Every line below between the one holding "Οι προοπτικές αγοράς" and the one holding "Επιλεγμένοι εκτυπωτές τσέπης HPRT", inclusive, should be copied exactly, and no other line.

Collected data
>>>>>
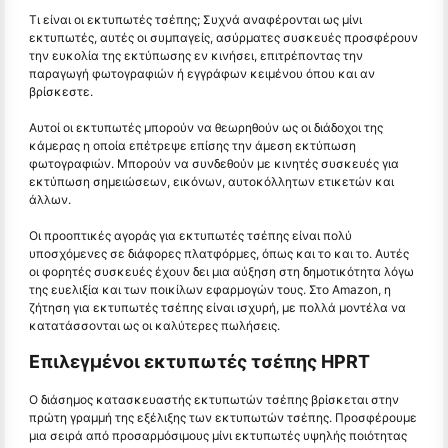
Τι είναι οι εκτυπωτές τσέπης; Συχνά αναφέρονται ως μίνι
εκτυπωτές, αυτές οι συμπαγείς, ασύρματες συσκευές προσφέρουν
την ευκολία της εκτύπωσης εν κινήσει, επιτρέποντας την
παραγωγή φωτογραφιών ή εγγράφων κειμένου όπου και αν
βρίσκεστε.
Αυτοί οι εκτυπωτές μπορούν να θεωρηθούν ως οι διάδοχοι της
κάμερας η οποία επέτρεψε επίσης την άμεση εκτύπωση
φωτογραφιών. Μπορούν να συνδεθούν με κινητές συσκευές για
εκτύπωση σημειώσεων, εικόνων, αυτοκόλλητων ετικετών και
άλλων.
Οι προοπτικές αγοράς για εκτυπωτές τσέπης είναι πολύ
υποσχόμενες σε διάφορες πλατφόρμες, όπως και το και το. Αυτές
οι φορητές συσκευές έχουν δει μια αύξηση στη δημοτικότητα λόγω
της ευελιξία και των ποικίλων εφαρμογών τους. Στο Amazon, η
ζήτηση για εκτυπωτές τσέπης είναι ισχυρή, με πολλά μοντέλα να
κατατάσσονται ως οι καλύτερες πωλήσεις.
Επιλεγμένοι εκτυπωτές τσέπης HPRT
Ο διάσημος κατασκευαστής εκτυπωτών τσέπης βρίσκεται στην
πρώτη γραμμή της εξέλιξης των εκτυπωτών τσέπης. Προσφέρουμε
μια σειρά από προσαρμόσιμους μίνι εκτυπωτές υψηλής ποιότητας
<<<<<
*Answer*:
Οι προοπτικές αγοράς για εκτυπωτές τσέπης είναι πολύ
υποσχόμενες σε διάφορες πλατφόρμες, όπως και το και το. Αυτές
οι φορητές συσκευές έχουν δει μια αύξηση στη δημοτικότητα λόγω
της ευελιξία και των ποικίλων εφαρμογών τους. Στο Amazon, η
ζήτηση για εκτυπωτές τσέπης είναι ισχυρή, με πολλά μοντέλα να
κατατάσσονται ως οι καλύτερες πωλήσεις.
Επιλεγμένοι εκτυπωτές τσέπης HPRT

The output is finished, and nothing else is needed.